Frequently Asked Questions

Frequently Asked Questions

Search FAQs

Enter a keyword, phrase, or question:

Question: Can I get my pension money if I am laid off?

Answer: Generally, if you are enrolled in a 401(k), profit sharing or other type of defined contribution plan (a plan in which you have an individual account), your plan may provide for a lump sum distribution of your retirement money when you leave the company.

However, if you are in a defined benefit plan (a plan in which you receive a fixed, pre-established benefit) your benefits begin at retirement age.  These types of plans are less likely to contain a provision that enables you to withdraw money early.

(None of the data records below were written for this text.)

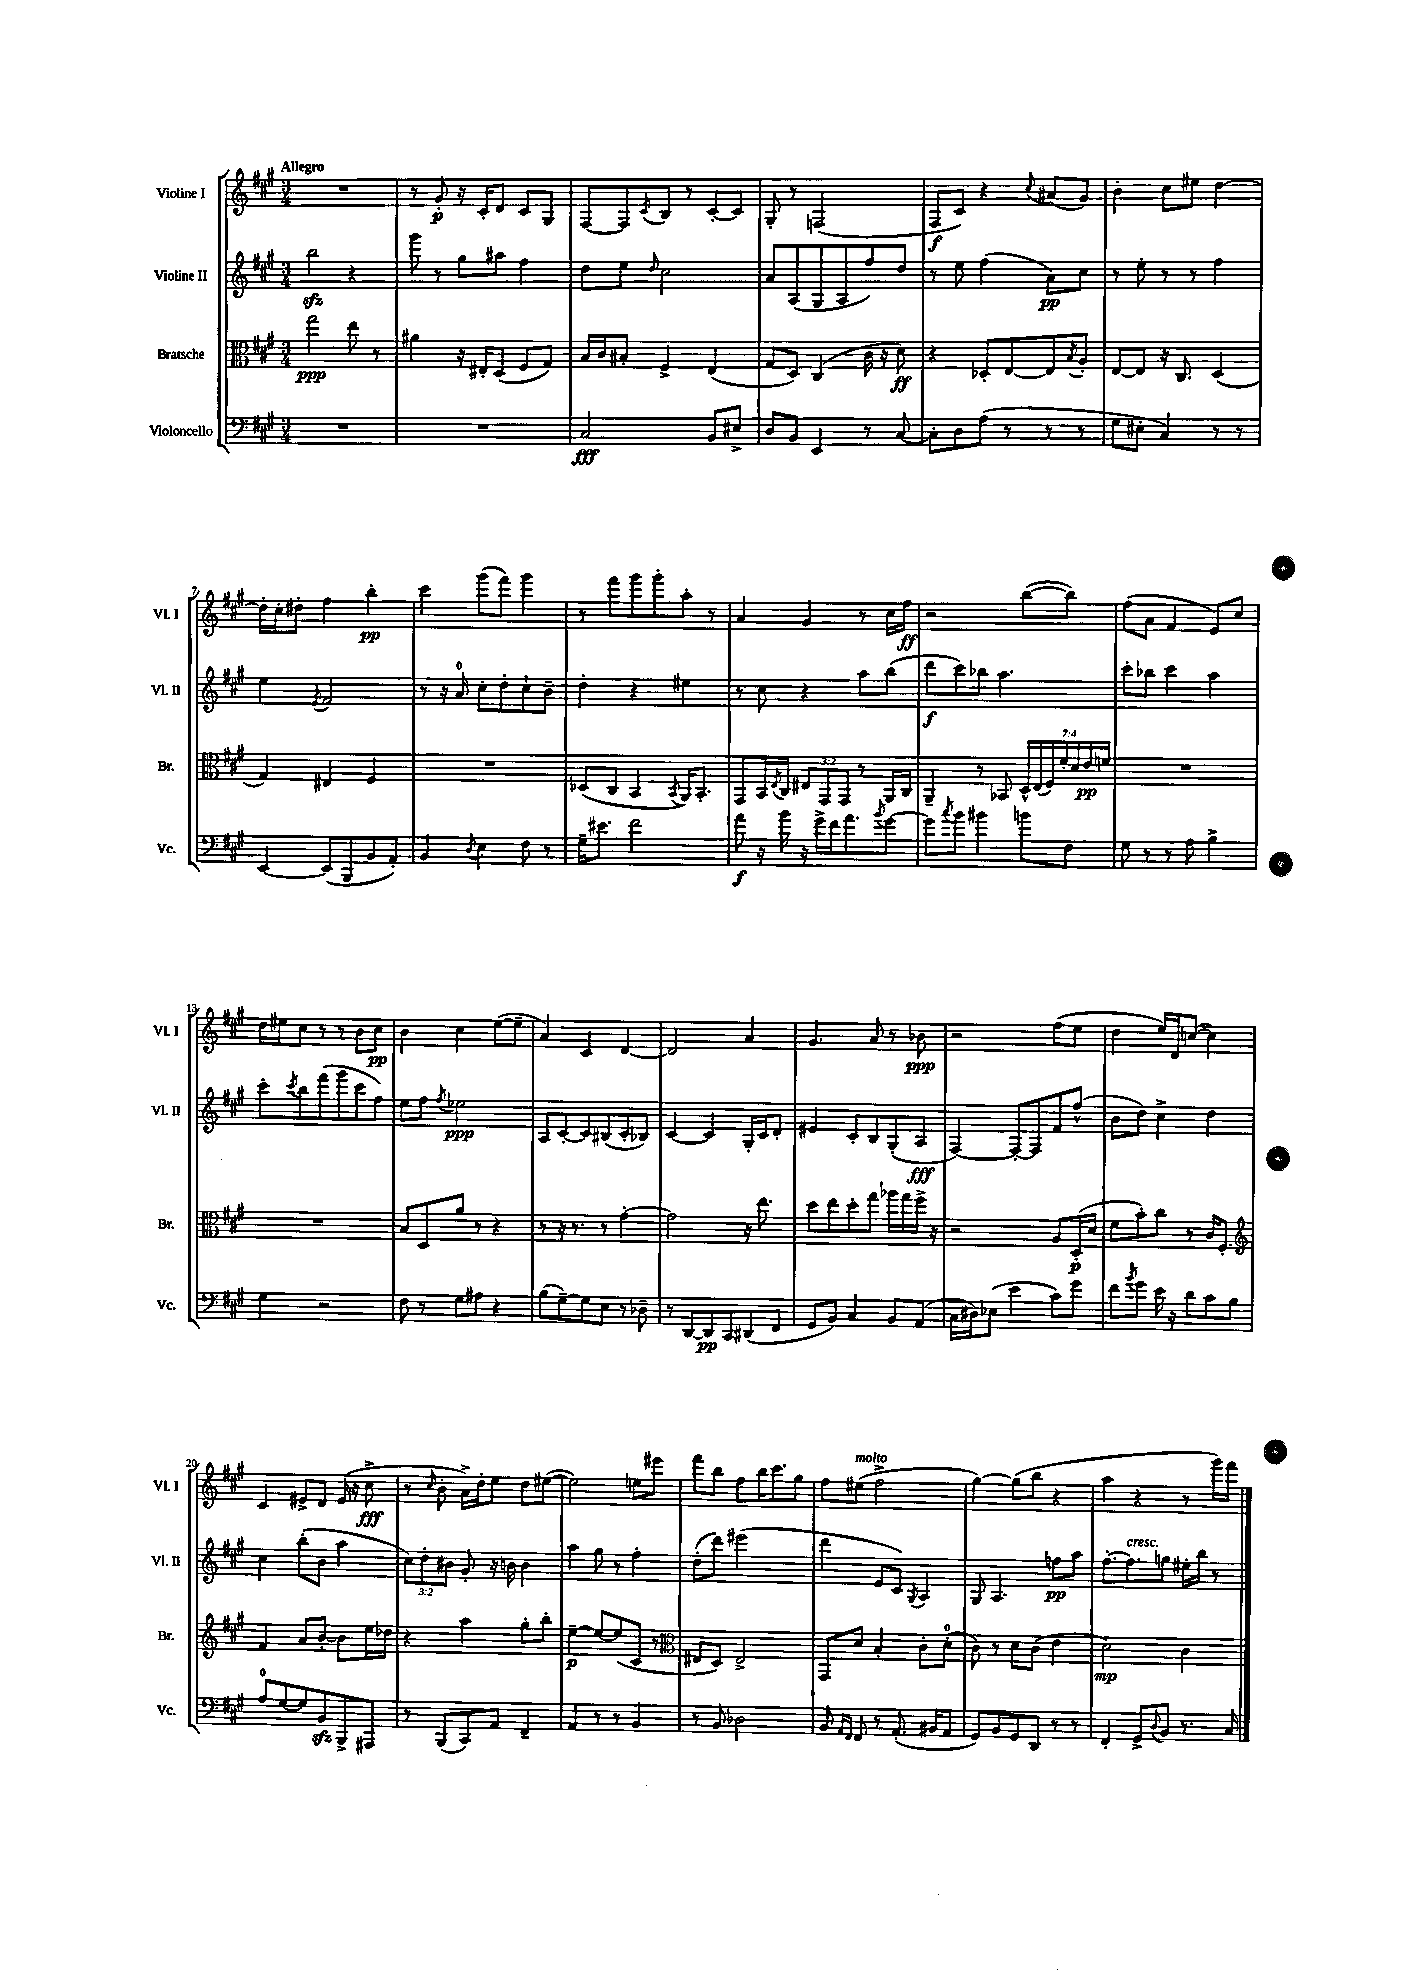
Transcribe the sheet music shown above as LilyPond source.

<<
\new StaffGroup <<
\new Staff = "s0" \with { instrumentName = "Violine I" shortInstrumentName = "Vl. I" } {
    \clef treble \key a \major \numericTimeSignature \time 3/4 \tempo "Allegro"
    R2. |
    r8 gis'8-.\p r16 cis'16-. d'8 cis'8 gis8 |
    fis8~ fis8 \acciaccatura { cis'8 } b8 r8 cis'8~-. cis'8 |
    gis8-. r8 f2( |
    fis8\f cis'8) r4 \appoggiatura { cis''8 } ais'8( gis'8) |
    b'4-. cis''8 eis''8 d''4~ |
    d''16-. cis''16-. dis''8-. fis''4 b''4-.\pp |
    cis'''4 gis'''8( fis'''8) gis'''4 |
    r8 fis'''8 gis'''8 gis'''8-. a''8-. r8 |
    a'4 gis'4 r8 cis''16 fis''16\ff |
    r2 b''8~( b''8) |
    fis''8( a'8 fis'4 e'8) cis''8 |
    d''16 eis''16 cis''8 r8 r8 b'8 cis''8\pp |
    b'4 cis''4 e''8~( e''8-- |
    a'4) cis'4 d'4~ |
    d'2 a'4 |
    gis'4. a'8 r8 bes'8\ppp |
    r2 fis''8( e''8 |
    d''4 e''16) d'16 c''8~( c''4) |
    cis'4 eis'8-> d'8 eis'16( r16 cis''8->\fff |
    r8 \grace { cis''16 } b'8-. a'16->) d''16-. e''8 d''8 eis''8~( |
    eis''2) e''8 eis'''8 |
    fis'''8 b''8 fis''8 b''16 cis'''8. gis''8 |
    fis''8 eis''8^\markup { \italic "molto" }( fis''2-> |
    gis''4~) gis''8( b''8 r4 |
    a''4 r4 r8 gis'''16) fis'''16 \bar "|." |
}
\new Staff = "s1" \with { instrumentName = "Violine II" shortInstrumentName = "Vl. II" } {
    \clef treble \key a \major \numericTimeSignature \time 3/4 \override Staff.TupletNumber.text = #tuplet-number::calc-fraction-text
    b''2\sfz r4 |
    gis'''8 r8 gis''8 ais''8 fis''4 |
    d''8 e''8 \grace { d''16 } cis''2 |
    a'8 a8( gis8 a8 fis''8) d''8 |
    r8 e''8 fis''4( a'8\pp) cis''8 |
    r8 e''8-. r8 r8 fis''4 |
    e''4 \acciaccatura { e'8 } fis'2 |
    r8 r16 a'16-0 cis''8-. d''8-. cis''8-! b'8-- |
    d''4-. r4 eis''4 |
    r8 cis''8 r4 a''8 b''8( |
    d'''8\f cis'''8) bes''8 a''4. |
    cis'''8-. bes''8 cis'''4 a''4 |
    cis'''8-. \acciaccatura { cis'''8 } b''8 fis'''8( gis'''8 cis'''8 fis''8) |
    e''8 fis''8 \acciaccatura { fis''8 } ees''2\ppp |
    a8 cis'8~-. cis'8 bis8( cis'8-. bes8) |
    cis'4~ cis'4 gis16-. cis'16 d'8-. |
    eis'4 cis'8-. b8 gis8-.( a8\fff |
    fis4~) fis8~-. fis8 fis'8 fis''8-^( |
    b'8 d''8) cis''4-> d''4 |
    cis''4 b''8-.( b'8 a''4 |
    \tuplet 3/2 { cis''8) d''8-. bis'8 } gis'8-. r16 b'16 b'4 |
    a''4 gis''8 r8 fis''4-. |
    d''8-.( d'''8) eis'''2( |
    d'''4 e'8 cis'8) \acciaccatura { gis8 } a4 |
    gis8 a4. f''8\pp a''8 |
    fis''8.~-. fis''8.^\markup { \italic "cresc." } g''8 eis''16-. b''16 r8 \bar "|." |
}
\new Staff = "s2" \with { instrumentName = "Bratsche" shortInstrumentName = "Br." } {
    \clef alto \key a \major \numericTimeSignature \time 3/4 \override Staff.TupletNumber.text = #tuplet-number::calc-fraction-text
    gis''2\ppp e''8 r8 |
    ais'4 r16 eis16-. d8( fis8 gis8) |
    b16 cis'16 bis8-. fis4-> e4( |
    gis8 d8) cis4( cis'16 r16 d'8\ff) |
    r4 des8-. e8~ e8 \acciaccatura { b8 } a8-. |
    e8~ e8 r16 cis8. d4( |
    gis4) eis4 fis4 |
    R2. |
    des8( cis8 b,4 \acciaccatura { b,8 } a,16) b,8.-. |
    gis,8 b,16 \acciaccatura { e8 } cis16 \tuplet 3/2 { eis8 gis,8 gis,8 } r8 a,16 cis16 |
    a,4-- r8 bes,8 \tuplet 7/4 { d16-^ e16( fis16) fis'16-. d'16 e'16\pp f'16 } |
    R2. |
    R2. |
    b8 d8 a'8 r8 r4 |
    r8 r16 r8. r8 gis'4~-. |
    gis'2 r16 e''8. |
    d''8 e''8 d''8-. gis''8 aes''16 gis''16 fis''16-> r16 |
    r2 a8 d16-.\p( d'16 |
    fis'8 b'8-.) cis''8 r8 cis'16 fis8.-. |
    \clef treble fis'4 a'8 b'8~-. b'8 e''16 des''16 |
    r4 a''4 gis''8-. b''8-. |
    e''4~--\p e''8~ e''8( cis'8 r8 |
    \clef alto eis8 d8) eis2-> |
    gis,8 d'8 b4-. cis'8-. d'8-0-.( |
    cis'8) r8 d'8 cis'8( e'4 |
    d'2\mp) cis'4 \bar "|." |
}
\new Staff = "s3" \with { instrumentName = "Violoncello" shortInstrumentName = "Vc." } {
    \clef bass \key a \major \numericTimeSignature \time 3/4
    R2. |
    R2. |
    cis2\fff b,8 eis8-> |
    d8 b,8 e,4 r8 cis8~ |
    cis8-. d8 a8( r8 r8 r8 |
    gis8 eis8-. cis4) r8 r8 |
    e,4~ e,8( b,,8 b,8 a,8-.) |
    b,4 \acciaccatura { d8 } e4 fis8 r8 |
    gis16-- eis'8. fis'2 |
    a'8\f r16 b'16 r16 gis'16-> fis'16 a'8. \acciaccatura { b'8 } gis'8~ |
    gis'8 \acciaccatura { cis''8 } b'8 bis'4 b'8 fis8 |
    gis8 r8 r8 a8 b4-> |
    gis4 r2 |
    fis8 r8 gis8 ais8 r4 |
    b8( gis8~--) gis8 e8 r8 des8-- |
    r8 d,8~ d,8\pp cis,8 dis,8( fis,8 |
    gis,8 b,8) cis4 b,8 a,8( |
    cis16 dis16) ees8( e'4 cis'8) gis'8 |
    fis'8 \acciaccatura { b'8 } gis'8 e'16 r16 d'8 cis'8 b8 |
    a8-0 gis8~ gis8 b,8\sfz b,,8-> ais,,8 |
    r8 b,,8( cis,8) a,8 fis,4-- |
    a,4 r8 r8 b,4 |
    r8 b,8 des2 |
    b,8 \grace { a,16 fis,16 } fis,8 r8 a,8.-.( bis,16 a,8 |
    gis,8) b,8 gis,8 d,8 r8 r8 |
    fis,4-. gis,8-> \appoggiatura { d8 } b,8 r8. cis16 \bar "|." |
}
>>
>>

Whether you have a defined contribution or a defined benefit plan, the form of your pension distribution (lump sum, annuity, etc.) and the date your pension money will be available to you depend upon the provisions contained in your plan documents.  Some plans do not permit distribution until you reach a specified age.  Other plans do not permit distribution until you have been separated from employment for a certain period of time.  In addition, some plans process distributions throughout the year and others only process them once a year.  You should contact your pension plan administrator regarding the rules that govern the distribution of your pension money.

One of the most important documents you should have is the Summary Plan Description (SPD). It outlines what your benefits are and how they are calculated.  A copy of the SPD is available from your employer or pension plan administrator.

In addition to the SPD, your employer also may give you-or you may request-an individual benefit statement showing the value of your pension benefits-the amount you have actually earned to date and your vesting status.  These documents contain important information for you, whether you withdraw your money now or later.